__Problem statement__.
Gather, from the data below, each line in which the word "Ådalen" occurs.

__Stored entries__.

++++++++

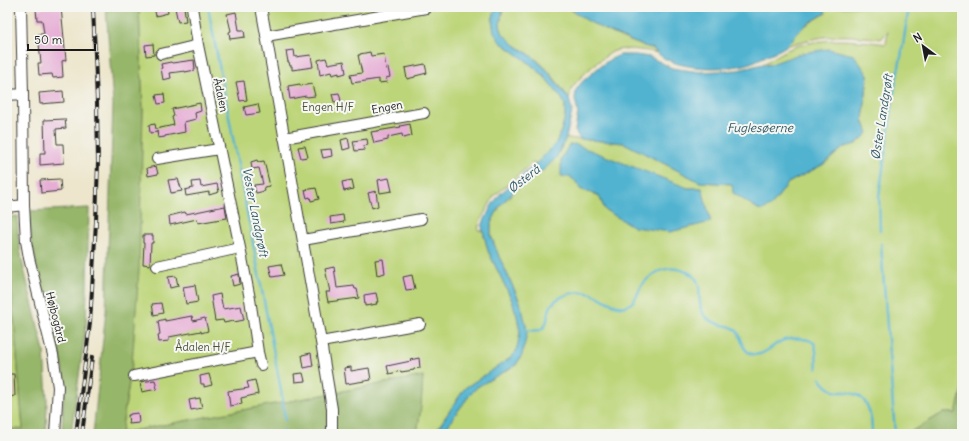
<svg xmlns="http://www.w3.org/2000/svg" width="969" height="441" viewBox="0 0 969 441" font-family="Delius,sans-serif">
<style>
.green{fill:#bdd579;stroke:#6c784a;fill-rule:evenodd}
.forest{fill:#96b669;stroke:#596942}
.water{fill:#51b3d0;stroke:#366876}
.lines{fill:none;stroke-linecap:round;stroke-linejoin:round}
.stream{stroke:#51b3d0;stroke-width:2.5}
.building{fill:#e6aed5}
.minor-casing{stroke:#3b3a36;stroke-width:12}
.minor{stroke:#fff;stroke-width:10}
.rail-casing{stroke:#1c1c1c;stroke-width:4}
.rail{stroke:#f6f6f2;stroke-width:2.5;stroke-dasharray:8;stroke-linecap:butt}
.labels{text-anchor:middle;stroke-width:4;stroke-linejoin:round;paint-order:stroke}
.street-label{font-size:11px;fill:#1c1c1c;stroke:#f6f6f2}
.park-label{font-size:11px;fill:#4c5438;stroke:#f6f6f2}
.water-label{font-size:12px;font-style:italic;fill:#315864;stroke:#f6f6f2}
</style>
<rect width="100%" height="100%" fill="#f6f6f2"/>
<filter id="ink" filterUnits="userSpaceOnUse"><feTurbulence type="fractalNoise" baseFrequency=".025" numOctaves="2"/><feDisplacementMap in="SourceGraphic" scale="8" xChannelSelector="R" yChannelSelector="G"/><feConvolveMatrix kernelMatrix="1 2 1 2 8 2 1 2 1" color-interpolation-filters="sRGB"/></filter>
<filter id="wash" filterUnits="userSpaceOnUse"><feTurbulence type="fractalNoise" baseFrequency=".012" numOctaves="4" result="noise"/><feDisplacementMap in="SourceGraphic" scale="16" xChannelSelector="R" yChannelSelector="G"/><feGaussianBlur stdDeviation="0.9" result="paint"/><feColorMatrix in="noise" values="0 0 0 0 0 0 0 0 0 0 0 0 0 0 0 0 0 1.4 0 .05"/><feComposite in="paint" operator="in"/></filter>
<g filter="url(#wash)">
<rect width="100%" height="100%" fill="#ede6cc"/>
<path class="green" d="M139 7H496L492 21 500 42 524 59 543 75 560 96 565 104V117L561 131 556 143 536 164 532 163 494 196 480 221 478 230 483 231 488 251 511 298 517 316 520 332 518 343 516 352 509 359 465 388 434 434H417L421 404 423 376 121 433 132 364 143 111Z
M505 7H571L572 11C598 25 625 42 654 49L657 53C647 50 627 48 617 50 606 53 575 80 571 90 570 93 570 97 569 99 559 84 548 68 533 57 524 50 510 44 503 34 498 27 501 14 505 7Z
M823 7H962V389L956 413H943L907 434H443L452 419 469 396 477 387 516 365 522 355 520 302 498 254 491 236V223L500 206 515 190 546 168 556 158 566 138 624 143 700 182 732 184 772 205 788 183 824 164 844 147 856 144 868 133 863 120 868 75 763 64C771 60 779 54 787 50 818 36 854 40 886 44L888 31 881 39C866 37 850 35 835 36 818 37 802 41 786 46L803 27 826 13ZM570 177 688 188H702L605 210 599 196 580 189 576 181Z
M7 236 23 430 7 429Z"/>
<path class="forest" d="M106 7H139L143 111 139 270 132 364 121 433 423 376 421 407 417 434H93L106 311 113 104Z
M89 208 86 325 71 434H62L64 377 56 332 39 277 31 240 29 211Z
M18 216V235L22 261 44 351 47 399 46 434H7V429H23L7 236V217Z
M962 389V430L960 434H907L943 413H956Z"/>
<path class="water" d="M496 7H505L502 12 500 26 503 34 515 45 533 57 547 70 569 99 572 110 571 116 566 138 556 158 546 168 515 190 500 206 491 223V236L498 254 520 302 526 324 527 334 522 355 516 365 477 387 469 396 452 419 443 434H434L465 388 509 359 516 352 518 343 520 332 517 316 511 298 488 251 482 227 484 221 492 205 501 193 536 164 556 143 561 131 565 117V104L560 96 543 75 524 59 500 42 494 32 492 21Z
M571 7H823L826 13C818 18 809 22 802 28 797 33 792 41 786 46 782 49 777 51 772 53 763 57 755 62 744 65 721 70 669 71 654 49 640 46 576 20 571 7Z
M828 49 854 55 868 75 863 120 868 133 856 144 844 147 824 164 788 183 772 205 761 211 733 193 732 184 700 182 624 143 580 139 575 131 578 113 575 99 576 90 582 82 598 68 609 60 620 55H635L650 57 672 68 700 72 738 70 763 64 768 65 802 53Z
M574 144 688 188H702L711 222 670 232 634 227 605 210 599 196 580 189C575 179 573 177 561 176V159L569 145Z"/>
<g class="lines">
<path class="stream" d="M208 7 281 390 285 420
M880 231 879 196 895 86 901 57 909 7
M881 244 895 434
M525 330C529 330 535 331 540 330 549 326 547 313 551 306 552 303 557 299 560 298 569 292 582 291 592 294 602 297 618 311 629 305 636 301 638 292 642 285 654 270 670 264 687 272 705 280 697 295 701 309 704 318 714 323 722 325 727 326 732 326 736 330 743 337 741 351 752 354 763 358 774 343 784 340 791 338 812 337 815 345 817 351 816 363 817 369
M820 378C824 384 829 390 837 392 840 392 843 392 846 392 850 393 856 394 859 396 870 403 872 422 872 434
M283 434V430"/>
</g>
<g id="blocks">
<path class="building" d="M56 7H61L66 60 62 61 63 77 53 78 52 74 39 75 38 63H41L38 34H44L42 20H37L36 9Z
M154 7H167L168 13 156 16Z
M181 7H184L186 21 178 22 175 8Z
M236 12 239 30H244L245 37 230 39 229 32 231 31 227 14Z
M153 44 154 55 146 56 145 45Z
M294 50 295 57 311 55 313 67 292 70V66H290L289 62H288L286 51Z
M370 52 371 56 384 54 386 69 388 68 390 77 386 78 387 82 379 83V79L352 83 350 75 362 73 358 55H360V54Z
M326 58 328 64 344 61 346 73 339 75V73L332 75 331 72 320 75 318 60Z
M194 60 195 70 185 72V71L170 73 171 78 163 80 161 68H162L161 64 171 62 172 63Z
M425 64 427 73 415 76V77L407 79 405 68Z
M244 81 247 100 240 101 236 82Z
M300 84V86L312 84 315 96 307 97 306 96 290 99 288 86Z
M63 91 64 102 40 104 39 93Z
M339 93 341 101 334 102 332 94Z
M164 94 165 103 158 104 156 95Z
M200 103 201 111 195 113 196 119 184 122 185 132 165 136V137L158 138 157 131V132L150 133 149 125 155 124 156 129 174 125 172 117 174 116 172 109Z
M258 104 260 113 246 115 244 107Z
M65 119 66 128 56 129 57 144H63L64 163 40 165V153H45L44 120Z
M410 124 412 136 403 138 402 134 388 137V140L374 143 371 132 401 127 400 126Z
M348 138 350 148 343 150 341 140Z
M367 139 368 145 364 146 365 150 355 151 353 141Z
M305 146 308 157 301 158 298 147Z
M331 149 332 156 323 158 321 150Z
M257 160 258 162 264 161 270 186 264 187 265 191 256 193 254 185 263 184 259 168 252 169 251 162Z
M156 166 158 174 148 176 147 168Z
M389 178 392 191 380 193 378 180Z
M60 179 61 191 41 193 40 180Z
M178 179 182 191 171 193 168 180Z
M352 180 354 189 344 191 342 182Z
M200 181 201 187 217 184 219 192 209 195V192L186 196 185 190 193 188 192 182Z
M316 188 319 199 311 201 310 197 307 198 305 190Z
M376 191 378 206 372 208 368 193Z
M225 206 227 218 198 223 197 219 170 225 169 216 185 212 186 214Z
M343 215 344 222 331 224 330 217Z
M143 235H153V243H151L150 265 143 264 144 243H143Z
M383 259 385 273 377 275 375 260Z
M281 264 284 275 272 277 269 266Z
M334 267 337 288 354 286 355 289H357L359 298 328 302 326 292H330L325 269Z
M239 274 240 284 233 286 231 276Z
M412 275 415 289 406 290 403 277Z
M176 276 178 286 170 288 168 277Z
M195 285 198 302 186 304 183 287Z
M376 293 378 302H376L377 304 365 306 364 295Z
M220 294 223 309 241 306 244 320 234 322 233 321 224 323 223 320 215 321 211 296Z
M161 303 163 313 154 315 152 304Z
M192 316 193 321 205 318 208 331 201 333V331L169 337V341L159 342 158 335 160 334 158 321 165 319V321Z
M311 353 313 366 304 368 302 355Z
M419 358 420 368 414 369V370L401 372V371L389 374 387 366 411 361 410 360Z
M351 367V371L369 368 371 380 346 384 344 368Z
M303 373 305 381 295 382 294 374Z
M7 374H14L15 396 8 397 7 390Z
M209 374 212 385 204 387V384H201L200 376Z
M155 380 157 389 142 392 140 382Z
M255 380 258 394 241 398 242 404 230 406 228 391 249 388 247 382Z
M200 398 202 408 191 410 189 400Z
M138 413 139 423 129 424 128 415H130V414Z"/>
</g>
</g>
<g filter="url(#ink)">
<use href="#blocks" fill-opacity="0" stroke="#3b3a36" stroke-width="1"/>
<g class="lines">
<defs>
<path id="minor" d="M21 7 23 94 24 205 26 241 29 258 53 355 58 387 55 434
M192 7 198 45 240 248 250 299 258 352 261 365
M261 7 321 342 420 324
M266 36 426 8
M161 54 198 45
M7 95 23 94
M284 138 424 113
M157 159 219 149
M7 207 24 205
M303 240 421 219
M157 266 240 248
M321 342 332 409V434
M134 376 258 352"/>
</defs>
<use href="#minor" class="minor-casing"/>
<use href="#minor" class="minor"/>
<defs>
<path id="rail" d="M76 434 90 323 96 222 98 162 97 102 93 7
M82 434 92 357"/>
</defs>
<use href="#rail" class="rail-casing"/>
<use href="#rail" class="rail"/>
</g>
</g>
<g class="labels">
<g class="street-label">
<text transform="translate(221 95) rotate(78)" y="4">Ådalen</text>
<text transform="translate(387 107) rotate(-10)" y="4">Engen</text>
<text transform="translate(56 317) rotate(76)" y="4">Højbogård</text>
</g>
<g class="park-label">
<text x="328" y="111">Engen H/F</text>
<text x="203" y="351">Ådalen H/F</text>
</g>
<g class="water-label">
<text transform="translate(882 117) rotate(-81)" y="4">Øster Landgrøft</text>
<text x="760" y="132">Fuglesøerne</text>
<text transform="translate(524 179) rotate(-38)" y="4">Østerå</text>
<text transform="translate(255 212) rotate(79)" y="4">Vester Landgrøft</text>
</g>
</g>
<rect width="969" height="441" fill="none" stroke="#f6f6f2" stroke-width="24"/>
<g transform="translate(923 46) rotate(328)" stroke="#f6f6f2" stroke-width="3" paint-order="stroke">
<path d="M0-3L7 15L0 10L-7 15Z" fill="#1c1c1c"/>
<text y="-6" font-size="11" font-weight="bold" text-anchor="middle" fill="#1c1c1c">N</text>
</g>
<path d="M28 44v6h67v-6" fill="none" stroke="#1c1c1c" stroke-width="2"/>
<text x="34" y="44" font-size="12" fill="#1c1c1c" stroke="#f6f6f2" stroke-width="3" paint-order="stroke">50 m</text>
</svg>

++++++++

__Result__.
<text transform="translate(221 95) rotate(78)" y="4">Ådalen</text>
<text x="203" y="351">Ådalen H/F</text>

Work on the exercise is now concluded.